I remember that when I was living in Portland, Oregon there was a very popular t-shirt that said, "Love See No Color." I was walking down the street with a friend (who happened to be "of color") one day when we spotted a street vendor with a cart full of these shirts and she said, "You know, what that shirt should say is 'Love See Every Color.'" Good point. And I think that particular point holds true for sex (and gender) as well. We feminists shouldn't be blind to sex, instead we should find ways for people to overcome the cultural expectations and limitations (gender) assigned to them on the basis of their sex. And explore ways to love and accept gender in all its facets and forms. So you see, while we do have to get over "labeling people by gender" we don't have to get over labeling people by sex because sex is a label. (By the way, there is the argument that people should be allowed to choose their own sexual label, just to complicate things further.) I know, I know, clear as mud.

What I'm trying to say is I think that accepting the baby that is born to you regardless of his/her sex is compatible with also wanting to have the experience of raising a child of a particular sex.

Some of us feminists want daughters because we want to right the wrongs we've experienced. We want to give them a head-start on wisdom by sharing our own. We want to raise future feminist leaders to share with the world.
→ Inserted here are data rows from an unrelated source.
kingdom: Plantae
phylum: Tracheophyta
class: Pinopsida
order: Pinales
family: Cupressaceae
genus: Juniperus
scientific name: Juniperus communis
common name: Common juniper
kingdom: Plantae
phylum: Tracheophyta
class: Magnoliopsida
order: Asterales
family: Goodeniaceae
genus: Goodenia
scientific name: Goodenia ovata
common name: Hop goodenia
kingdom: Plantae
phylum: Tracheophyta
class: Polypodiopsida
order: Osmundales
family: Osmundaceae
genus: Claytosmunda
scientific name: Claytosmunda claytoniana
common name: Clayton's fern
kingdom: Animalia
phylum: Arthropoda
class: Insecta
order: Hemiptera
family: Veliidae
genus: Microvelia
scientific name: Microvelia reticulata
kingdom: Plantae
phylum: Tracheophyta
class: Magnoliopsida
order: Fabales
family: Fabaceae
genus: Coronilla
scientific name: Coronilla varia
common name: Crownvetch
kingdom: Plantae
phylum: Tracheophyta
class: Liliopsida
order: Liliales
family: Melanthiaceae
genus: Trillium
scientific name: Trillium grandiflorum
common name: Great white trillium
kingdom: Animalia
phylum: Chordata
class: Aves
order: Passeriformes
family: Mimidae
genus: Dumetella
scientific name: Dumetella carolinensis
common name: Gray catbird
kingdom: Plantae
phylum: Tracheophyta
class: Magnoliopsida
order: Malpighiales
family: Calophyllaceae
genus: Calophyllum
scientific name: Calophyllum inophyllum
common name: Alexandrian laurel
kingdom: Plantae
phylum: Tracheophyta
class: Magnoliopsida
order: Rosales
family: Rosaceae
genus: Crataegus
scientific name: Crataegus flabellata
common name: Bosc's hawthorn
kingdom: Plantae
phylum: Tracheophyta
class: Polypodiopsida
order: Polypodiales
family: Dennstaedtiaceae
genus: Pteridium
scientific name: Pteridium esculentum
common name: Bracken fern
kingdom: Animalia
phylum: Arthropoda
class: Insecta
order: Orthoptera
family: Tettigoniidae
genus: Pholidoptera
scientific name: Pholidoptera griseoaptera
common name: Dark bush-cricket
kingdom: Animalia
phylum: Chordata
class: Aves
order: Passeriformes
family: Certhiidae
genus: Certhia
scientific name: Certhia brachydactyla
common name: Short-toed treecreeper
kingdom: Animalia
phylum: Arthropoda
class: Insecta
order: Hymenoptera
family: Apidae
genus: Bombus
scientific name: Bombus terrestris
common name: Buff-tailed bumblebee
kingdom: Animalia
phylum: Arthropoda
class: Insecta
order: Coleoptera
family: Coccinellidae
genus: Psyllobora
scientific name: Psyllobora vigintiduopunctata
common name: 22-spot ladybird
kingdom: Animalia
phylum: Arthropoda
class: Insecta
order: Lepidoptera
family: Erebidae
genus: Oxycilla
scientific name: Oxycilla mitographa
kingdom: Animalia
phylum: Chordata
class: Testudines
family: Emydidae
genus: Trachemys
We want to rediscover the particularly feminine experience with our daughter.

Some of us feminists want sons because we're afraid the wrongs we've experienced can't be made right. We're afraid that the wisdom we've gleaned came from events to painful to face again with our daughters. We want to raise pro-feminist men to share with the world. We want to understand the experience of being a boy in a culture of male-privilege that isn't any safer for men than it is for women.

Is it ok to want these things? Of course. And, I think, perfectly natural. Wanting gives us a chance to explore our own hearts, to figure out what that want says about us. Personally, I dread having a daughter (although I have a secret yearning for one, too) because the idea of watching her struggle with adolescence makes my teeth hurt. My pregnant sister on the other hand wants a daughter so bad that she's practically wringing her hands over the prospect of this fetus not being one. And we're both feminists.

Forgive yourself for wanting a daughter. It's really ok. And remember that even if you're never blessed with a little girl-child, there are plenty of girls and young women who could use a feminist fairy godmother and role model.